◆ **HAL YANG DIKERJAKAN**:
[1] Ketik ulang tanpa perubahan bagian teks tentang Upsus Siwab yang dibuka dengan kata-kata yang memuat "Baharuddin memaparkan kendala-kendala" dan ditutup dengan "Medik dan Paramedik)".
[2] Tolong lanjutkan teks tentang Upsus Siwab, dimulai sesudah kalimat terakhirnya.

◆ **POTONGAN TEKS**:
• • • •

Ir. Baharuddin Wawo, MP (kanan) fungsional Penyuluh Pertanian Dinas Peternakan dan
Kesehatan Hewan Provinsi Sulawesi Selatan
DIOLUHTAN-suluhtani. Dinas Peternakan dan Kesehatan Hewan (Disnakeswan) Provinsi
Sulawesi Selatan menggelar Pertemuan Apresiasi Penyuluh Peternakan. Kegiatan
ini dalam rangka pengembangan kelembagaan peternakan di Sulawesi Selatan.
Pada kesempatan tersebut, fungsional Penyuluh Pertanian, Disnakeswan Prov.SulSel, Ir. Baharuddin Wawo, MP
memaparkan materi di hadapan para penyuluh pertanian sektor peternakan mengenai
program upaya khusus (upsus) yang perlu mendapatkan penyuluhan di Sulsel.
Baharuddin memaparkan kendala-kendala yang
dihadapi dalam upaya mensukseskan upsus siwab diantaranya (1) Sistem pemeliharaan dengan sistem
semi intensif (ternak dilepas tidak dikandangkan); (2) Jumlah petugas teknis inseminasi buatan (IB), Inseminator
yang aktif hanya 379 dari 1.006 orang;
(3) Keterampilan peternak dan petugas
teknis IB, diantaranya kemampuan deteksi
birahi masih kurang dan SC = 2-3; (4) Sarana
dan Peralatan IB, seperti masih kurangnya AI gun, Container depo dan lapangan,
kendaraan operasionalnya (roda 2 dan 4);
(5) Biaya operasional IB :dana insenti untuk IB, PKB,ATR , Recorder, Medis dan
jasa kelahiran masih kurang; (6) Mutasi petugas teknis (Inseminator, PKB, ATR,
Medik dan Paramedik)
Realisasi Tahun Lalu sebagai Dasar Penguatan Pendampingan Peternak dalam mensukseskan
program mendukung suksesnya Upsus Siwab
Beliau
juga memaparkan landasan perundang-undangan upsus siwab yaitu Permentan
48/2016. Menurut Baharuddin bahwa Upsus Siwab tersebut bertujuan meningkatkan
populasi ternak ruminansia besar dalam memenuhi kebutuhan produk ternak dalam
negeri. “Sasaran
upsus siwab yaitu terjadinya kebuntingan dari IB
minimal 70%, menurunnya penyakit
gangguan reproduksi 60%, dan menurunnya pemotongan sapi betina produktif 20%” paparnya.

• • • •

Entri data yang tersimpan
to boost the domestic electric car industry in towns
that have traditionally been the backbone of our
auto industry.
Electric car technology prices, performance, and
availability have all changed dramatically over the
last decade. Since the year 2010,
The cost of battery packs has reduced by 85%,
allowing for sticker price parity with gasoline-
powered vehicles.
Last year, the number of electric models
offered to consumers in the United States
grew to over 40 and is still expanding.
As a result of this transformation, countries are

• • • •

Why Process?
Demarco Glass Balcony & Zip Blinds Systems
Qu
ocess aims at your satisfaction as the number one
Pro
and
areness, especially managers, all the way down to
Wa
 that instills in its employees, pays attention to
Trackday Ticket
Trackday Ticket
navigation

• • • •

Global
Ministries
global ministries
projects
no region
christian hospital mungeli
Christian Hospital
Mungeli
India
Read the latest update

• • • •

◆ **DAFTAR JAWABAN**:
[1]
Baharuddin memaparkan kendala-kendala yang
dihadapi dalam upaya mensukseskan upsus siwab diantaranya (1) Sistem pemeliharaan dengan sistem
semi intensif (ternak dilepas tidak dikandangkan); (2) Jumlah petugas teknis inseminasi buatan (IB), Inseminator
yang aktif hanya 379 dari 1.006 orang;
(3) Keterampilan peternak dan petugas
teknis IB, diantaranya kemampuan deteksi
birahi masih kurang dan SC = 2-3; (4) Sarana
dan Peralatan IB, seperti masih kurangnya AI gun, Container depo dan lapangan,
kendaraan operasionalnya (roda 2 dan 4);
(5) Biaya operasional IB :dana insenti untuk IB, PKB,ATR , Recorder, Medis dan
jasa kelahiran masih kurang; (6) Mutasi petugas teknis (Inseminator, PKB, ATR,
Medik dan Paramedik)

[2]
Baharuddin
pun lanjut menyampaikan bahwa Sulsel memiliki target akseptor, kebuntingan dan
kelahiran. “Target akseptor sebanyak 75.000 ekor dengan rincian IB = 30.000
ekor dan Introduksi = 45.000 ekor, kemudian target kebuntingan 57.562 ekor,
dengan target kelahiran 46.794 ekor” rincinya.
Mengenai
hal-hal yang perlu dukungan penyuluhan, Baharuddin pun berharap pada penyuluh
dengan melihat kondisi seperti ketersediaan dan kecukupan pakan (bibit rumput, legum,
konsentrat dan pengolahan limbah pertanian) untuk melakukan pendampingan kepada
petani demi ketrsediaan dan kecukupan pakan. Penyuluh pun diharapkan untuk
membuka cakrawala petani dan meningkatkan pengetahuan, sikap dan ketrampilan
petani tentang penanganan gangguan reproduksi (gangrep), penyelamatan betina
produktif dari pemotongan serta keikutsertaan dalam asuransi ternak.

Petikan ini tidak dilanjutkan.